His Three Daughters (2024)
Director: Azazel Jacobs
Screenwriter: Azazel Jacobs
Starring: Natasha Lyonne, Carrie Coon, Elizabeth Olsen
Rachel (Natasha Lyonne) has been living at home with her father, Vincent (Jay O. Sanders), as his cancer gets progressively worse. The decline in his health has become her entire world, and she has to adapt to coping as everything she has been living for is about to unravel.
As Vincent’s death looms, Rachel opens the home she has been sharing with him to Katie (Carrie Coon) and Christina (Elizabeth Olsen). Sisters but not. Strangers but not. Up until this moment the three women have led disparate lives, but Azazel Jacobs throws them together under the microscope in the most intense and distressing circumstances.
Oldest sister, Katie, is a woman used to being in control, and she doesn’t seem to back down in the face of the uncontrollable – teenagers, death, or siblings. Compulsively-into-yoga Christina has taken on the role of mediator; a new mother herself, she is desperate for a happy and well-adjusted family, despite the harm this constant yearning appears to be doing to her. His Three Daughters is a close-up examination of dysfunction, and fragmented family.

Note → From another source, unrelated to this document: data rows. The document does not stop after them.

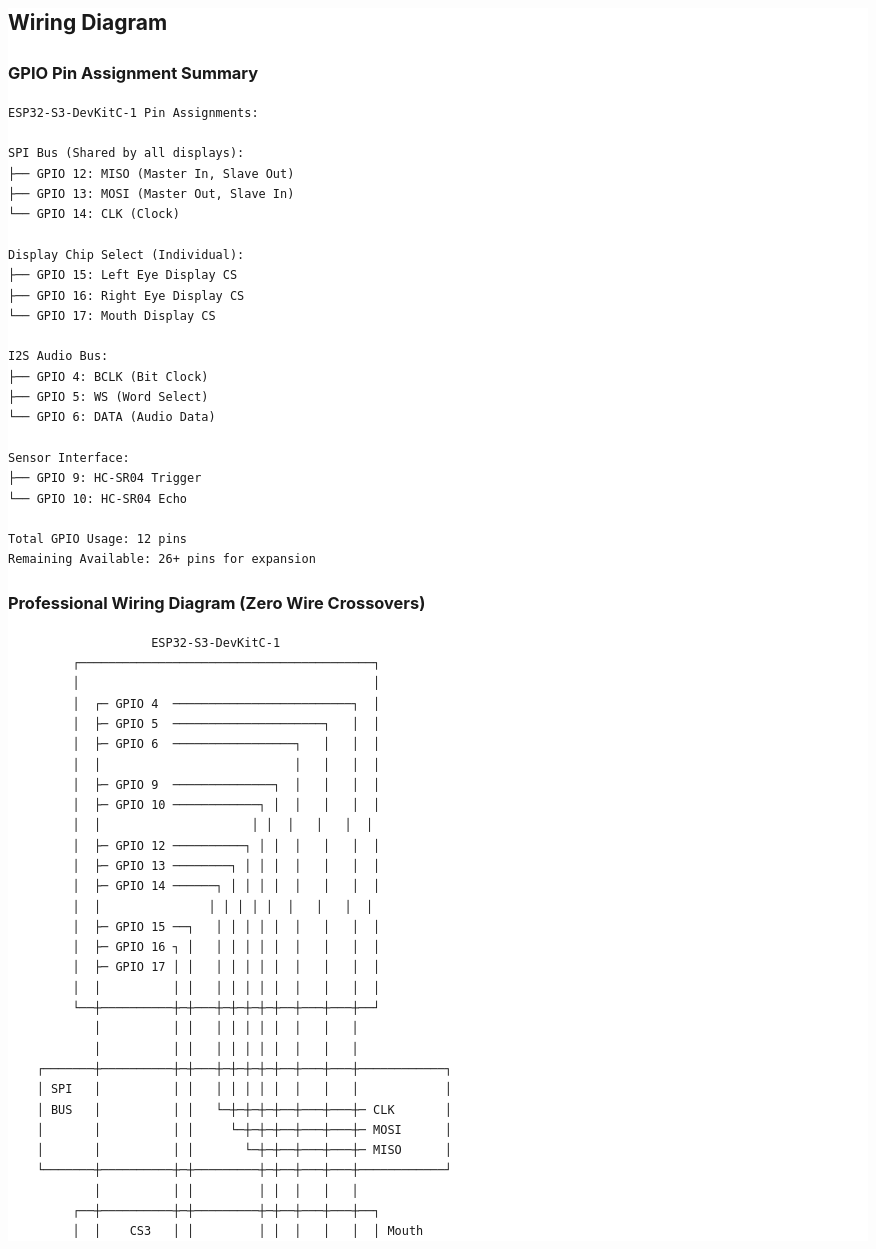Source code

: 
## Wiring Diagram

### GPIO Pin Assignment Summary
```
ESP32-S3-DevKitC-1 Pin Assignments:

SPI Bus (Shared by all displays):
├── GPIO 12: MISO (Master In, Slave Out)
├── GPIO 13: MOSI (Master Out, Slave In)  
└── GPIO 14: CLK (Clock)

Display Chip Select (Individual):
├── GPIO 15: Left Eye Display CS
├── GPIO 16: Right Eye Display CS
└── GPIO 17: Mouth Display CS

I2S Audio Bus:
├── GPIO 4: BCLK (Bit Clock)
├── GPIO 5: WS (Word Select)
└── GPIO 6: DATA (Audio Data)

Sensor Interface:
├── GPIO 9: HC-SR04 Trigger
└── GPIO 10: HC-SR04 Echo

Total GPIO Usage: 12 pins
Remaining Available: 26+ pins for expansion
```

### Professional Wiring Diagram (Zero Wire Crossovers)

```
                    ESP32-S3-DevKitC-1
         ┌─────────────────────────────────────────┐
         │                                         │
         │  ┌─ GPIO 4  ─────────────────────────┐  │
         │  ├─ GPIO 5  ─────────────────────┐   │  │  
         │  ├─ GPIO 6  ─────────────────┐   │   │  │
         │  │                           │   │   │  │
         │  ├─ GPIO 9  ──────────────┐  │   │   │  │
         │  ├─ GPIO 10 ────────────┐ │  │   │   │  │
         │  │                     │ │  │   │   │  │
         │  ├─ GPIO 12 ──────────┐ │ │  │   │   │  │
         │  ├─ GPIO 13 ────────┐ │ │ │  │   │   │  │
         │  ├─ GPIO 14 ──────┐ │ │ │ │  │   │   │  │
         │  │               │ │ │ │ │  │   │   │  │
         │  ├─ GPIO 15 ──┐   │ │ │ │ │  │   │   │  │
         │  ├─ GPIO 16 ┐ │   │ │ │ │ │  │   │   │  │
         │  ├─ GPIO 17 │ │   │ │ │ │ │  │   │   │  │
         │  │          │ │   │ │ │ │ │  │   │   │  │
         └──┼──────────┼─┼───┼─┼─┼─┼─┼──┼───┼───┼──┘
            │          │ │   │ │ │ │ │  │   │   │
            │          │ │   │ │ │ │ │  │   │   │
    ┌───────┼──────────┼─┼───┼─┼─┼─┼─┼──┼───┼───┼────────────┐
    │ SPI   │          │ │   │ │ │ │ │  │   │   │            │
    │ BUS   │          │ │   └─┼─┼─┼─┼──┼───┼───┼─ CLK       │
    │       │          │ │     └─┼─┼─┼──┼───┼───┼─ MOSI      │
    │       │          │ │       └─┼─┼──┼───┼───┼─ MISO      │
    └───────┼──────────┼─┼─────────┼─┼──┼───┼───┼────────────┘
            │          │ │         │ │  │   │   │
         ┌──┼──────────┼─┼─────────┼─┼──┼───┼───┼──┐
         │  │    CS3   │ │         │ │  │   │   │  │ Mouth
```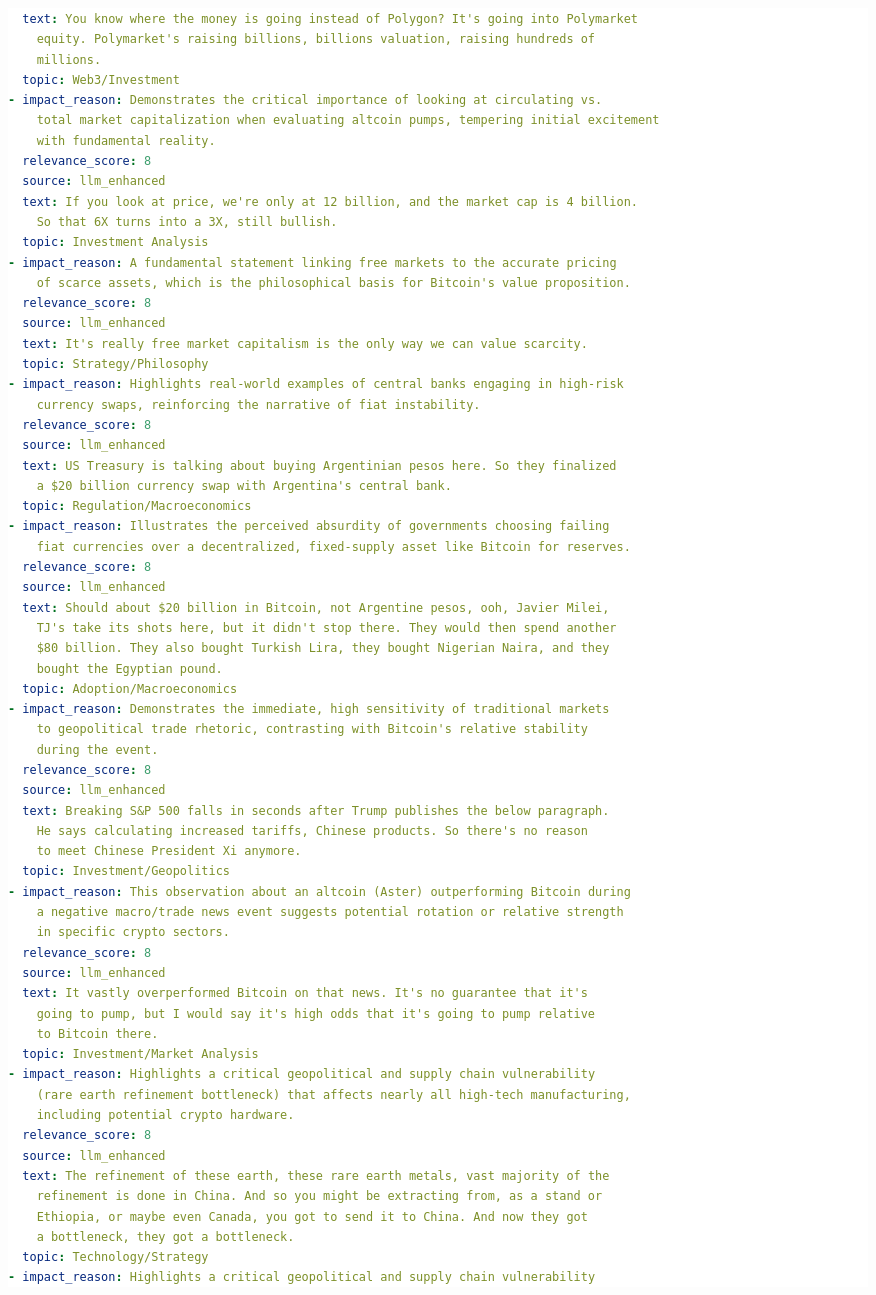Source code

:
 ```yaml
  text: You know where the money is going instead of Polygon? It's going into Polymarket
    equity. Polymarket's raising billions, billions valuation, raising hundreds of
    millions.
  topic: Web3/Investment
- impact_reason: Demonstrates the critical importance of looking at circulating vs.
    total market capitalization when evaluating altcoin pumps, tempering initial excitement
    with fundamental reality.
  relevance_score: 8
  source: llm_enhanced
  text: If you look at price, we're only at 12 billion, and the market cap is 4 billion.
    So that 6X turns into a 3X, still bullish.
  topic: Investment Analysis
- impact_reason: A fundamental statement linking free markets to the accurate pricing
    of scarce assets, which is the philosophical basis for Bitcoin's value proposition.
  relevance_score: 8
  source: llm_enhanced
  text: It's really free market capitalism is the only way we can value scarcity.
  topic: Strategy/Philosophy
- impact_reason: Highlights real-world examples of central banks engaging in high-risk
    currency swaps, reinforcing the narrative of fiat instability.
  relevance_score: 8
  source: llm_enhanced
  text: US Treasury is talking about buying Argentinian pesos here. So they finalized
    a $20 billion currency swap with Argentina's central bank.
  topic: Regulation/Macroeconomics
- impact_reason: Illustrates the perceived absurdity of governments choosing failing
    fiat currencies over a decentralized, fixed-supply asset like Bitcoin for reserves.
  relevance_score: 8
  source: llm_enhanced
  text: Should about $20 billion in Bitcoin, not Argentine pesos, ooh, Javier Milei,
    TJ's take its shots here, but it didn't stop there. They would then spend another
    $80 billion. They also bought Turkish Lira, they bought Nigerian Naira, and they
    bought the Egyptian pound.
  topic: Adoption/Macroeconomics
- impact_reason: Demonstrates the immediate, high sensitivity of traditional markets
    to geopolitical trade rhetoric, contrasting with Bitcoin's relative stability
    during the event.
  relevance_score: 8
  source: llm_enhanced
  text: Breaking S&P 500 falls in seconds after Trump publishes the below paragraph.
    He says calculating increased tariffs, Chinese products. So there's no reason
    to meet Chinese President Xi anymore.
  topic: Investment/Geopolitics
- impact_reason: This observation about an altcoin (Aster) outperforming Bitcoin during
    a negative macro/trade news event suggests potential rotation or relative strength
    in specific crypto sectors.
  relevance_score: 8
  source: llm_enhanced
  text: It vastly overperformed Bitcoin on that news. It's no guarantee that it's
    going to pump, but I would say it's high odds that it's going to pump relative
    to Bitcoin there.
  topic: Investment/Market Analysis
- impact_reason: Highlights a critical geopolitical and supply chain vulnerability
    (rare earth refinement bottleneck) that affects nearly all high-tech manufacturing,
    including potential crypto hardware.
  relevance_score: 8
  source: llm_enhanced
  text: The refinement of these earth, these rare earth metals, vast majority of the
    refinement is done in China. And so you might be extracting from, as a stand or
    Ethiopia, or maybe even Canada, you got to send it to China. And now they got
    a bottleneck, they got a bottleneck.
  topic: Technology/Strategy
- impact_reason: Highlights a critical geopolitical and supply chain vulnerability
```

This isn’t a film to only half pay attention to. The dialogue is dense and filled with exposition, but just as much importance lies in what is unspoken. The simmering angst is palpable. His Three Daughters is a bittersweet exploration into grief and acceptance.
Everything about the film is highly choreographed, from the title (which works hard to make us view these women as not quite sisters, joined only by their relationship to their dad), to the cramped apartment setting. It is no mistake that Katie is often shown in front of a blank wall, the uncluttered background reflecting her personality. She is focused and controlling. Dogged even. The other two women are often framed by household detritus, a loud background for their more chaotic approaches to life.
Much like a stage show, with long monologues and slow action, it is a close, tense, and claustrophobic screen story. Due to the nature of the film, so much weight is on the shoulders of the actors, so it is a good job they are all exceptional. Natasha Lyonne is well known for comedy, and while Elizabeth Olsen started her career with similarly quiet films such as Martha, Marcy, May, Marlene (2011) and Liberal Arts (2012), she is now most recognised for her work with Marvel. It’s always exciting to watch an actor show their full range, and all three of the main cast play their parts exquisitely. But Lyonne is the standout star of the show. Her character Rachel is the most complex, and Lyonne’s ability to play vulnerability is completely unmatched.
With Lyonne and Coon in the cast, and Maya Rudolph listed amongst the producers, it isn’t surprising that His Three Daughters has been billed as a tragicomedy. It’s hard not to expect a few laughs, even if they come from darker humour. However, this film is definitely a drama, just one with a few wry smiles. It isn’t a funny film, not like other dysfunctional family dramas The Royal Tenenbaums (2001), Little Miss Sunshine (2006), or August: Osage County (2013). August: Osage County is probably the most similar to His Three Daughters in terms of themes, but that film’s larger cast and much stranger characters allowed for some moments of hilarity and surrealism that made for a more interesting film. His Three Daughters is left slightly lacking in these terms.
This is only a consideration due to the typically funny people associated with it. If you are to go in to this film expecting riotous laughter, you will be disappointed, but if you go expecting a serious and poignant slice of life, then you’ll get everything you want.